◆ **EXERCISE INSTRUCTIONS**
From the forum thread below, reproduce word for word the passage that begins with the words containing "Love this game, playing" and ends with "zombie bashing fun.".

Is it an RPG or a slash n bludgeoner

I'm in need of some bludgeoniong action since my L4D2 stopped working


----------



## ruffneck23 (Sep 7, 2011)

Its a bit of both , im currently using an oar to batter them but have just levelled up and spent a point on more damage ....


----------



## ruffneck23 (Sep 7, 2011)

ok a couple more hours in , on the whole im loving it. It did recieve a lot of bad press as the pc version released was a dev beta version , but as mentioned above they released a patch the day it came out and im having no problems with it ( even reloaded have updated the release if you can find it ).

Some of the voice acting from your charcter can get a bit repetitive and annoying but that can be forgiven by the sheer joy of decapitating people with carving knives , it is really violent but so so much fun....


----------



## Kid_Eternity (Sep 7, 2011)

Very good to hear!


----------



## bmd (Sep 10, 2011)

Love this game, playing on the 360 version. No idea about the bugs that every review has mentioned as I'm 6 hours in and haven't come across a single one yet. Great gameplay and great graphics. Kind of like Fallout 3 meets GTA via Left 4 dead. Mindless zombie bashing fun.


----------



## Kid_Eternity (Sep 10, 2011)

The the Fallout/GTA and L4D comparisons seems to be doing the rounds, no bad thing! The bugs are probably because reviewers tend to get pre-release code I'd thought...


----------



## spawnofsatan (Sep 14, 2011)

Playing this at the mo and loving it.


----------



## ruffneck23 (Sep 14, 2011)

have you made the ripper yet ? a baseballbat with a motorised circular saw attached ? i think its an option with one of the pre-orders or something but its greusomely great


----------



## spawnofsatan (Sep 14, 2011)

Not yet, got a stick with some nails in it and some deoderant bombs


----------



## ruffneck23 (Sep 14, 2011)

nice


----------



## spawnofsatan (Sep 14, 2011)

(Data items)
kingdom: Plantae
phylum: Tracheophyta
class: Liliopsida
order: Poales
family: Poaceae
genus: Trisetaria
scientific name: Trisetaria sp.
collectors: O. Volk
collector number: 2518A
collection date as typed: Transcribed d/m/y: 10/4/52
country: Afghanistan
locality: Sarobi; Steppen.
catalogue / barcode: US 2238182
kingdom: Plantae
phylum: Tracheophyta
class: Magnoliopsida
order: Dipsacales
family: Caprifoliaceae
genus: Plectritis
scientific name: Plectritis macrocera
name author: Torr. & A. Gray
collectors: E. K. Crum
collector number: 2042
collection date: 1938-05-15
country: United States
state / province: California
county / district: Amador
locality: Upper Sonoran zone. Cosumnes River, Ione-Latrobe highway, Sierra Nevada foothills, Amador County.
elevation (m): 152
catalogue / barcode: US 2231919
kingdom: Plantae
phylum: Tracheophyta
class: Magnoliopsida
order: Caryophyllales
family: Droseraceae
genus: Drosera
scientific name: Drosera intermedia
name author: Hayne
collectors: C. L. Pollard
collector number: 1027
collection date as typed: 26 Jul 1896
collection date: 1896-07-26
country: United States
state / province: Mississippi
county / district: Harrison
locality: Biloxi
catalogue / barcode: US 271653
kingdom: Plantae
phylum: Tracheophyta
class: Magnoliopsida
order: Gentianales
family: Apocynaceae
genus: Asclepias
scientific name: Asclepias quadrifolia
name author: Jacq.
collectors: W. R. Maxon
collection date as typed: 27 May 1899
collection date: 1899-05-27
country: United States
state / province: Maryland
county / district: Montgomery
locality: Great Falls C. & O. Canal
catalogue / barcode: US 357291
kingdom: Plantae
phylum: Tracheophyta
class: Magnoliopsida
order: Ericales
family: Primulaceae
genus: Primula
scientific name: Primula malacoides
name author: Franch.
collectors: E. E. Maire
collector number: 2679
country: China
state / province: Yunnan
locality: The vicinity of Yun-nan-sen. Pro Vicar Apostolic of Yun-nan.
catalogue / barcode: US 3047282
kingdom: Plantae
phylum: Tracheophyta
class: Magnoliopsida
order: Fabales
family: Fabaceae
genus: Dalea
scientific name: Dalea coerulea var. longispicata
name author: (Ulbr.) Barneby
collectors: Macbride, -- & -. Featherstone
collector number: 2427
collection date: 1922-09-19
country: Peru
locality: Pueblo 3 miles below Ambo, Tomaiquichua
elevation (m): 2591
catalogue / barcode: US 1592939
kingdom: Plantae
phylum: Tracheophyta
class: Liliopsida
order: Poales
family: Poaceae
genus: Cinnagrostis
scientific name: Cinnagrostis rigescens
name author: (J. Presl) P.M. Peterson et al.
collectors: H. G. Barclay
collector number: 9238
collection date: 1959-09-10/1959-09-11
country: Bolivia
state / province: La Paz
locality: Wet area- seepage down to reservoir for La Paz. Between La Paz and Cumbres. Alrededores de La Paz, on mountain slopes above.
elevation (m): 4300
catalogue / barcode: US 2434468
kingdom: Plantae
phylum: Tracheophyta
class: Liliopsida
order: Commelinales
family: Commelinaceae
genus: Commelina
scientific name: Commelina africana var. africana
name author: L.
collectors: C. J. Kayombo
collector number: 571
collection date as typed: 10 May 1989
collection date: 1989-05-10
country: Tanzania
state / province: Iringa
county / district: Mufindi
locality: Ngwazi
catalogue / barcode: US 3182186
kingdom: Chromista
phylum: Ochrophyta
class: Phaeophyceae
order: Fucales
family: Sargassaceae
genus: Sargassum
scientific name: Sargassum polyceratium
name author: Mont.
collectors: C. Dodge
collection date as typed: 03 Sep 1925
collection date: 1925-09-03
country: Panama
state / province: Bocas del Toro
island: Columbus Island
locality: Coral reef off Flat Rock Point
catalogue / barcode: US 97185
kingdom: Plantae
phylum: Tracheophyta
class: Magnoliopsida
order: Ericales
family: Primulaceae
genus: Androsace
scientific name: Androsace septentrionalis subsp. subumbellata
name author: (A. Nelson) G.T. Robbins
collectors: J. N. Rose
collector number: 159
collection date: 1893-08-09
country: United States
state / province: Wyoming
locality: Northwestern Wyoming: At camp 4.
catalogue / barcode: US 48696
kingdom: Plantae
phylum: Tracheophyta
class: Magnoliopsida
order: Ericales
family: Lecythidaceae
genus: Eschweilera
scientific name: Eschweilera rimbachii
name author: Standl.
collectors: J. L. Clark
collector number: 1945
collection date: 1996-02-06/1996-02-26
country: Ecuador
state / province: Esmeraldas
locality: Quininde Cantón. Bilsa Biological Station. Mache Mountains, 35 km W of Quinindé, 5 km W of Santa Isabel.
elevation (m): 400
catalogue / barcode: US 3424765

◆ **OUTPUT**
Love this game, playing on the 360 version. No idea about the bugs that every review has mentioned as I'm 6 hours in and haven't come across a single one yet. Great gameplay and great graphics. Kind of like Fallout 3 meets GTA via Left 4 dead. Mindless zombie bashing fun.